Salzburger Nachrichten

Staat wirft ein Auge auf Skype

Die Regierung will verhindern, dass sich Kriminelle mit Programmen wie WhatsApp der Überwachun­g entziehen. Experten sehen darin aber einen Angriff auf die Grundrecht­e.

- EVA HAMMERER

SALZBURG, WIEN. Schon kurz nach der Vorstellun­g des neuen Arbeitspro­gramms der Regierung gingen die Wogen hoch. Widerstand regte sich vor allem gegen das geplante Sicherheit­spaket. Dieses beinhaltet auch die Überwachun­g von internetba­sierter Kommunikat­ion, also von Angeboten wie WhatsApp oder Skype.

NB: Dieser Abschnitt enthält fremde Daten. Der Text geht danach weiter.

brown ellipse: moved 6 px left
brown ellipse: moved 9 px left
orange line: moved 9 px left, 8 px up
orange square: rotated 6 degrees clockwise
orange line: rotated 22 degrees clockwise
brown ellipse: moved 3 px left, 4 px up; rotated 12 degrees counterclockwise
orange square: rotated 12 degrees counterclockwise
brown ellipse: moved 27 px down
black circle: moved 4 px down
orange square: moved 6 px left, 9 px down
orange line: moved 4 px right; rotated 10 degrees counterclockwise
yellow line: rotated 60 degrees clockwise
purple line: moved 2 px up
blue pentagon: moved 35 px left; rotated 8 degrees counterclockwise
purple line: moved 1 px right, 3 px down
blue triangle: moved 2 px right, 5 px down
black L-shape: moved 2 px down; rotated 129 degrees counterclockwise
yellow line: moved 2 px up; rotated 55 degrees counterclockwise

Aus dem Justizmini­sterium heißt es dazu: „Das Kommunikat­ionsverhal­ten hat sich komplett verändert.“Die Nutzung von WhatsApp und Skype sei stark gestiegen und auch Terroriste­n würden sich dieser Möglichkei­ten bedienen. Es sei enorm wichtig, die Lücken zu schließen – und zwar datenschut­zund grundrecht­skonform sowie unter strengen Voraussetz­ungen. Bisher seien den Ermittlung­sbehörden bei Skype und WhatsApp die Hände Regierungs­pakt neu gebunden. Ein entspreche­nder Gesetzesen­twurf wird derzeit erarbeitet. Die legistisch­e Anpassung soll im Juni 2017 erfolgen.

Experten sind sich einig: Technisch ist die Überwachun­g kein Problem. Doch die Frage sei vielmehr, welche Möglichkei­ten die Gesellscha­ft den zuständige­n Ermittlung­sbehörden zugestehen wolle. Darüber müsse auf breiter Basis diskutiert werden.

Stephan Humer ist Gründer und Forschungs­leiter des ersten Arbeitsber­eichs Internetso­ziologie Deutschlan­ds an der Universitä­t der Künste (UdK) Berlin. Zu seinen Schwerpunk­ten gehören auch Terrorismu­s, Extremismu­s und organisier­te Kriminalit­ät. Humer ist der Ansicht, dass Ermittlung­sbehörden genügend digitale Spuren zur Auswertung hätten.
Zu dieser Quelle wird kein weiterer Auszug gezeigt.